Nevada City Council Approves $58,000 Police Sex Case Deal
The Reno City Council approved a $58,000 settlement on Wednesday with a woman who persuaded a federal jury that a city police officer coerced her to strip naked in his patrol car when she was a teenager more than five years ago.
The U.S. District Court jury found the city guilty of negligence in March and awarded more than $100,000 in damages to Elizabeth Eoff but state tort laws capped the negligence damages at $50,000.
With no debate, the council on Wednesday unanimously approved the $58,000 package for damages and legal fees.
Now 22, Eoff first testified against ex-police Sgt. Paul Pitsnogle in 2006 at his state criminal trial on a charge of lewdness. A Washoe County jury cleared Pitsnogle of wrongdoing, but he later was fired as a result of an internal police investigation.
Eoff’s lawyer, Scott Freeman of Reno, said after Wednesday’s city council vote that her “vindication was a long time coming.”
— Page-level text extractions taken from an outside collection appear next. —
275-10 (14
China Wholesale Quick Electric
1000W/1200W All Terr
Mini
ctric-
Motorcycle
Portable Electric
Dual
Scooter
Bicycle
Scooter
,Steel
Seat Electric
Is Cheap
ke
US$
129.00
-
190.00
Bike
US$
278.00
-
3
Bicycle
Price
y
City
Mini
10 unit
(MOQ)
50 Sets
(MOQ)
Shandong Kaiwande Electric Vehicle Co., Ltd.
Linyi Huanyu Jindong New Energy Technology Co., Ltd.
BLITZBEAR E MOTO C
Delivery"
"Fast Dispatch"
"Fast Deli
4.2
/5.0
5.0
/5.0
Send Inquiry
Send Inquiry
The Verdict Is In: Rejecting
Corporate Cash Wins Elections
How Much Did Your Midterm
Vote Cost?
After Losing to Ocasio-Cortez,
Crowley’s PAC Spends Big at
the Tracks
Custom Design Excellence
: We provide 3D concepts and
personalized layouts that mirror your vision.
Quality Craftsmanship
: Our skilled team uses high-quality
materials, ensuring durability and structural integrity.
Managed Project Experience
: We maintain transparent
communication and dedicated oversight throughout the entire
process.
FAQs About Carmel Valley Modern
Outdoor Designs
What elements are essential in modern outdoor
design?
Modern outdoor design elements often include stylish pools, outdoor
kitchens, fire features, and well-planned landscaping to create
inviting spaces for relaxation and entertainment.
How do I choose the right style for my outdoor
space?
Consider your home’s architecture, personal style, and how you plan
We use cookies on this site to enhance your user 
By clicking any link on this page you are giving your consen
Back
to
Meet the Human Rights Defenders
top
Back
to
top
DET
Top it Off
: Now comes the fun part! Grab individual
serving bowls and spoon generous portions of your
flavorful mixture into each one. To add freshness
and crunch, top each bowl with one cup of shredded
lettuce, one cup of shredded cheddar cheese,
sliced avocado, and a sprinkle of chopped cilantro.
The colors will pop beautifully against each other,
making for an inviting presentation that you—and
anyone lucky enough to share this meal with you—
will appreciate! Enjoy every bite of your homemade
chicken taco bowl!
“It is not the size of the award that is important but the principle involved,” he told The Associated Press.
Freeman said he hadn’t talked with Eoff on Wednesday, but knew that she has been doing well since the federal trial in Reno
“It’s actually turned into a success story. She’s had a very successful first year in law school,” he said. He declined to identify the law school.
Eoff, who was 17 at the time of the incident, testified at the civil trial in March that Pitsnogle pressured her to strip naked after he stopped her car at 1 a.m. in April 2006. She said she went along with his suggestions five years ago because she was terrified he might sexually assault her.
A Sparks police detective who was convinced Pitsnogle should have been charged with kidnapping testified she believed he used his “power and authority” as a police officer to intimidate the teen into doing “what he wanted her to do.”
The jury had awarded her more than $100,000 for past and future medical costs resulting from the trauma she suffered due to the city’s failure to properly supervise the officer, who had a reputation for failing to apprise dispatchers of his whereabouts.
William Jeanney, another lawyer for Eoff, said during the five-day trial before U.S. District Judge Kent Dawson that the same Reno city officials who later fired Pitsnogle knew at the time that he routinely broke department rules and had a reputation as a “cowboy out on his own.”